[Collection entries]
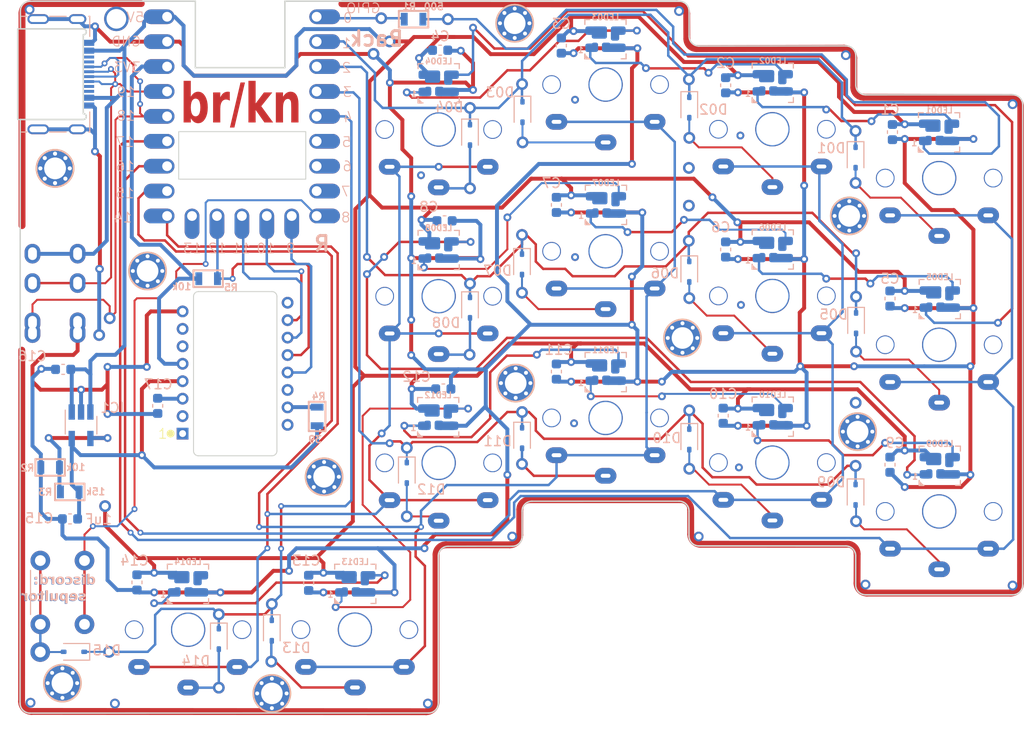
<source format=kicad_pcb>
(kicad_pcb (version 20221018) (generator pcbnew)

  (general
    (thickness 1.2)
  )

  (paper "A3")
  (title_block
    (title "pcb/cut-slope")
    (rev "v1.0.0")
    (company "Unknown")
  )

  (layers
    (0 "F.Cu" signal)
    (31 "B.Cu" signal)
    (32 "B.Adhes" user "B.Adhesive")
    (33 "F.Adhes" user "F.Adhesive")
    (34 "B.Paste" user)
    (35 "F.Paste" user)
    (36 "B.SilkS" user "B.Silkscreen")
    (37 "F.SilkS" user "F.Silkscreen")
    (38 "B.Mask" user)
    (39 "F.Mask" user)
    (40 "Dwgs.User" user "User.Drawings")
    (41 "Cmts.User" user "User.Comments")
    (42 "Eco1.User" user "User.Eco1")
    (43 "Eco2.User" user "User.Eco2")
    (44 "Edge.Cuts" user)
    (45 "Margin" user)
    (46 "B.CrtYd" user "B.Courtyard")
    (47 "F.CrtYd" user "F.Courtyard")
    (48 "B.Fab" user)
    (49 "F.Fab" user)
    (50 "User.1" user)
    (51 "User.2" user)
    (52 "User.3" user)
    (53 "User.4" user)
    (54 "User.5" user)
    (55 "User.6" user)
    (56 "User.7" user)
    (57 "User.8" user)
    (58 "User.9" user)
  )

  (setup
    (stackup
      (layer "F.SilkS" (type "Top Silk Screen"))
      (layer "F.Paste" (type "Top Solder Paste"))
      (layer "F.Mask" (type "Top Solder Mask") (thickness 0.01))
      (layer "F.Cu" (type "copper") (thickness 0.035))
      (layer "dielectric 1" (type "core") (thickness 1.11) (material "FR4") (epsilon_r 4.5) (loss_tangent 0.02))
      (layer "B.Cu" (type "copper") (thickness 0.035))
      (layer "B.Mask" (type "Bottom Solder Mask") (thickness 0.01))
      (layer "B.Paste" (type "Bottom Solder Paste"))
      (layer "B.SilkS" (type "Bottom Silk Screen"))
      (copper_finish "None")
      (dielectric_constraints no)
    )
    (pad_to_mask_clearance 0)
    (pcbplotparams
      (layerselection 0x00010fc_ffffffff)
      (plot_on_all_layers_selection 0x0000000_00000000)
      (disableapertmacros false)
      (usegerberextensions false)
      (usegerberattributes true)
      (usegerberadvancedattributes true)
      (creategerberjobfile true)
      (dashed_line_dash_ratio 12.000000)
      (dashed_line_gap_ratio 3.000000)
      (svgprecision 4)
      (plotframeref false)
      (viasonmask false)
      (mode 1)
      (useauxorigin false)
      (hpglpennumber 1)
      (hpglpenspeed 20)
      (hpglpendiameter 15.000000)
      (dxfpolygonmode true)
      (dxfimperialunits true)
      (dxfusepcbnewfont true)
      (psnegative false)
      (psa4output false)
      (plotreference true)
      (plotvalue true)
      (plotinvisibletext false)
      (sketchpadsonfab false)
      (subtractmaskfromsilk false)
      (outputformat 1)
      (mirror false)
      (drillshape 0)
      (scaleselection 1)
      (outputdirectory "gerbers/")
    )
  )

  (net 0 "")
  (net 1 "ROW0")
  (net 2 "ROW1")
  (net 3 "ROW2")
  (net 4 "COL0")
  (net 5 "COL1")
  (net 6 "COL2")
  (net 7 "COL3")
  (net 8 "Net-(D11-Pad2)")
  (net 9 "Net-(D12-Pad2)")
  (net 10 "ROW3")
  (net 11 "Net-(D01-Pad2)")
  (net 12 "Net-(D02-Pad2)")
  (net 13 "Net-(D03-Pad2)")
  (net 14 "Net-(D04-Pad2)")
  (net 15 "Net-(D05-Pad2)")
  (net 16 "Net-(D06-Pad2)")
  (net 17 "Net-(D07-Pad2)")
  (net 18 "Net-(D08-Pad2)")
  (net 19 "Net-(D09-Pad2)")
  (net 20 "Net-(D10-Pad2)")
  (net 21 "Net-(D13-Pad2)")
  (net 22 "Net-(D14-Pad2)")
  (net 23 "GND")
  (net 24 "LED")
  (net 25 "Net-(LED10-DOUT)")
  (net 26 "Net-(LED11-DOUT)")
  (net 27 "Net-(LED13-DOUT)")
  (net 28 "Net-(U3-VDDPIX)")
  (net 29 "unconnected-(U1-6-Pad7)")
  (net 30 "unconnected-(U1-7-Pad8)")
  (net 31 "2V")
  (net 32 "5V")
  (net 33 "Net-(D15-Pad2)")
  (net 34 "Net-(LED01-DIN)")
  (net 35 "Net-(LED12-DOUT)")
  (net 36 "unconnected-(LED14-DOUT-Pad3)")
  (net 37 "Net-(LED01-DOUT)")
  (net 38 "Net-(LED02-DOUT)")
  (net 39 "Net-(LED03-DOUT)")
  (net 40 "Net-(LED04-DOUT)")
  (net 41 "Net-(LED05-DOUT)")
  (net 42 "Net-(LED06-DOUT)")
  (net 43 "Net-(LED07-DOUT)")
  (net 44 "Net-(LED08-DOUT)")
  (net 45 "Net-(LED09-DOUT)")
  (net 46 "Net-(IC1-ADJ)")
  (net 47 "unconnected-(J1-CC1-PadA5)")
  (net 48 "TX")
  (net 49 "RX")
  (net 50 "COL4")
  (net 51 "unconnected-(J1-SBU1-PadA8)")
  (net 52 "unconnected-(J1-CC2-PadB5)")
  (net 53 "unconnected-(J1-SBU2-PadB8)")
  (net 54 "Net-(U3-LED_P)")
  (net 55 "MISO")
  (net 56 "3V3")
  (net 57 "unconnected-(U1-5-Pad6)")
  (net 58 "NCS")
  (net 59 "SCK")
  (net 60 "MOSI")
  (net 61 "unconnected-(U1-13-Pad14)")
  (net 62 "unconnected-(U3-NC-Pad1)")
  (net 63 "unconnected-(U3-NC-Pad2)")
  (net 64 "unconnected-(U3-NC-Pad6)")
  (net 65 "unconnected-(U3-NRESET-Pad7)")
  (net 66 "unconnected-(U3-MOTION-Pad9)")
  (net 67 "unconnected-(U3-NC-Pad14)")
  (net 68 "unconnected-(U3-NC-Pad16)")

  (footprint "miketronic_fplib:MB_MountingHole_M2" (layer "F.Cu") (at 165.65 46.5))

  (footprint (layer "F.Cu") (at 224 65.55))

  (footprint (layer "F.Cu") (at 193.5 48.8))

  (footprint (layer "F.Cu") (at 224 61.7))

  (footprint (layer "F.Cu") (at 157.89 111.08))

  (footprint "miketronic_fplib:MB_rp2040-zero-001" (layer "F.Cu") (at 178.440478 56.445769))

  (footprint "miketronic_fplib:MB_PMW3360" (layer "F.Cu") (at 177.929807 84.095728))

  (footprint (layer "F.Cu") (at 164.5 96.2))

  (footprint (layer "F.Cu") (at 241 85.65))

  (footprint (layer "F.Cu") (at 191.855 50.07))

  (footprint "Capacitor_SMD:C_0603_1608Metric" (layer "B.Cu") (at 227.75 70.025 90))

  (footprint "Diode_SMD:D_SOD-323" (layer "B.Cu") (at 176.090478 109.735769 -90))

  (footprint "miketronic_fplib:MB_MountingHole_2.2mm_M2_Pad_Via" (layer "B.Cu") (at 241.199042 88.6 180))

  (footprint "Capacitor_SMD:C_0603_1608Metric" (layer "B.Cu") (at 227.75 53.275 90))

  (footprint "miketronic_fplib:MB_KailhChoc-1U_rev_17mm_oval" (layer "B.Cu") (at 173.663232 111.502659 180))

  (footprint "Diode_SMD:D_SOD-323" (layer "B.Cu") (at 224.040478 72.285769 -90))

  (footprint "Capacitor_SMD:C_0603_1608Metric" (layer "B.Cu") (at 211 49.225 90))

  (footprint "miketronic_fplib:MB_VIA-.6mm" (layer "B.Cu") (at 205.999042 99.3 180))

  (footprint "Keebio-Parts:R_0805" (layer "B.Cu") (at 186.109807 87.05 90))

  (footprint "miketronic_fplib:MB_MountingHole_2.2mm_M2_Pad_Via" (layer "B.Cu") (at 181.499042 115.3 180))

  (footprint (layer "B.Cu") (at 192.640478 46.435769 180))

  (footprint "miketronic_fplib:MB_KailhChoc-1U_rev_17mm_oval" (layer "B.Cu") (at 250.21235 82.440283 180))

  (footprint (layer "B.Cu") (at 201.690478 55.585769 165))

  (footprint "Capacitor_SMD:C_0603_1608Metric" (layer "B.Cu") (at 185.25 104.025 90))

  (footprint "Capacitor_SMD:C_0603_1608Metric" (layer "B.Cu") (at 198.649042 49.7 180))

  (footprint (layer "B.Cu") (at 181.440478 112.05 165))

  (footprint (layer "B.Cu") (at 163.899042 78.75 180))

  (footprint "miketronic_fplib:MB_VIA-.6mm" (layer "B.Cu") (at 256.999042 55.2 180))

  (footprint "Diode_SMD:D_SOD-323" (layer "B.Cu") (at 206.990478 71.535769 -90))

  (footprint (layer "B.Cu") (at 164.969042 77.03 180))

  (footprint "Keebio-Parts:R_0805" (layer "B.Cu") (at 160.899042 94.75))

  (footprint (layer "B.Cu") (at 224 52.675 165))

  (footprint "miketronic_fplib:MB_TRRS-PJ-320A" (layer "B.Cu") (at 159.399042 67.25 180))

  (footprint "miketronic_fplib:MB_VIA-.6mm" (layer "B.Cu") (at 165.499042 116.335769 180))

  (footprint "Keebio-Parts:R_0805" (layer "B.Cu") (at 195.940478 46.535769))

  (footprint (layer "B.Cu") (at 195.25 90.25 165))

  (footprint (layer "B.Cu") (at 201.690478 63.785769 165))

  (footprint (layer "B.Cu") (at 241.040478 97.735769 165))

  (footprint (layer "B.Cu") (at 206.990478 91.9 165))

  (footprint (layer "B.Cu") (at 176.090478 114.715769 165))

  (footprint "miketronic_fplib:MB_SK6812_Mini" (layer "B.Cu") (at 232.549042 53.025 180))

  (footprint "Capacitor_SMD:C_0603_1608Metric" (layer "B.Cu") (at 167.75 103.975 90))

  (footprint "miketronic_fplib:MB_VIA-.6mm" (layer "B.Cu") (at 224.999042 99.3 180))

  (footprint "miketronic_fplib:MB_SK6812_Mini" (layer "B.Cu") (at 249.574042 92.08 180))

  (footprint "Diode_SMD:D_SOD-323" (layer "B.Cu") (at 181.490478 108.885769 -90))

  (footprint "Capacitor_SMD:C_0603_1608Metric" (layer "B.Cu") (at 169.859807 85.970728 -90))

  (footprint "miketronic_fplib:MB_VIA-.6mm" (layer "B.Cu") (at 197.399042 116.335769 180))

  (footprint "Capacitor_SMD:C_0603_1608Metric" (layer "B.Cu") (at 210.5 82.475 90))

  (footprint "Diode_SMD:D_SOD-323" (layer "B.Cu") (at 201.690478 75.95 -90))

  (footprint (layer "B.Cu") (at 241.040478 80.435769 165))

  (footprint "miketronic_fplib:MB_VIA-.6mm" (layer "B.Cu") (at 256.999042 104.3 180))

  (footprint (layer "B.Cu") (at 201.690478 73.5 165))

  (footprint (layer "B.Cu") (at 206.990478 68.535769 165))

  (footprint "miketronic_fplib:MB_KailhChoc-1U_rev_17mm_oval" (layer "B.Cu") (at 216.211817 72.903948 180))

  (footprint "miketronic_fplib:MB_SK6812_Mini" (layer "B.Cu") (at 198.449042 87.125 180))

  (footprint "Capacitor_SMD:C_0603_1608Metric" (layer "B.Cu") (at 244.5 75.025 90))

  (footprint "miketronic_fplib:MB_Molex-216990_USB_TYPE-C" (layer "B.Cu") (at 155.58419 52.144234 90))

  (footprint "miketronic_fplib:MB_KailhChoc-1U_rev_17mm_oval" (layer "B.Cu") (at 216.211818 55.903948 180))

  (footprint "miketronic_fplib:MB_KailhChoc-1U_rev_17mm_oval" (layer "B.Cu") (at 233.212112 77.459163 180))

  (footprint "miketronic_fplib:MB_MountingHole_2.2mm_M2_Pad_Via" (layer "B.Cu") (at 206.349042 83.65 180))

  (footprint "miketronic_fplib:MB_KailhChoc-1U_rev_17mm_oval" (layer "B.Cu") (at 233.212111 94.459164 180))

  (footprint "miketronic_fplib:MB_SK6812_Mini" (layer "B.Cu") (at 232.549042 87.075 180))

  (footprint "Capacitor_SMD:C_0603_1608Metric" (layer "B.Cu") (at 244.75 58.05 90))

  (footprint "miketronic_fplib:MB_SK6812_Mini" (layer "B.Cu") (at 198.499042 53.075 180))

  (footprint (layer "B.Cu") (at 240.990478 92.085769 165))

  (footprint "miketronic_fplib:MB_VIA-.6mm" (layer "B.Cu") (at 222.999042 45.7 180))

  (footprint "miketronic_fplib:MB_KailhChoc-1U_rev_17mm_oval" (layer "B.Cu") (at 250.212349 99.440284 180))

  (footprint "miketronic_fplib:MB_MountingHole_2.2mm_M2_Pad_Via" (layer "B.Cu") (at 206.249042 46.95 180))

  (footprint "Capacitor_SMD:C_0603_1608Metric" (layer "B.Cu") (at 210.5 65.475 90))

  (footprint (layer "B.Cu") (at 224.040478 92.385769 165))

  (footprint "" (layer "B.Cu")
    (tstamp 8552ea1a-5df7-4b88-bc87-fd7f5f04079e)
    (at 224.040478 58.635769 165)
    (fp_text reference "" (at 0 0 165) (layer "B.SilkS")
        (effects (font (size 1.27 1.27) (thickness 0.15)) (justify mirror))
      (tstamp db3cb8fe-c3c3-482a-9602-e84a49a9b9a6)
    )
    (fp_text value "" (at 0 0 165) (layer "B.SilkS")
        (effects (f
... [604329 chars truncated]
</source>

TASK INSTRUCTIONS ::
Copy out the range of lines above starting at the line with "244.75 58.05 90))" and ending at the line with "250.212349 99.440284 180))", exactly and including both.

SOLUTION FOR THIS TASK ::
  (footprint "Capacitor_SMD:C_0603_1608Metric" (layer "B.Cu") (at 244.75 58.05 90))

  (footprint "miketronic_fplib:MB_SK6812_Mini" (layer "B.Cu") (at 198.499042 53.075 180))

  (footprint (layer "B.Cu") (at 240.990478 92.085769 165))

  (footprint "miketronic_fplib:MB_VIA-.6mm" (layer "B.Cu") (at 222.999042 45.7 180))

  (footprint "miketronic_fplib:MB_KailhChoc-1U_rev_17mm_oval" (layer "B.Cu") (at 250.212349 99.440284 180))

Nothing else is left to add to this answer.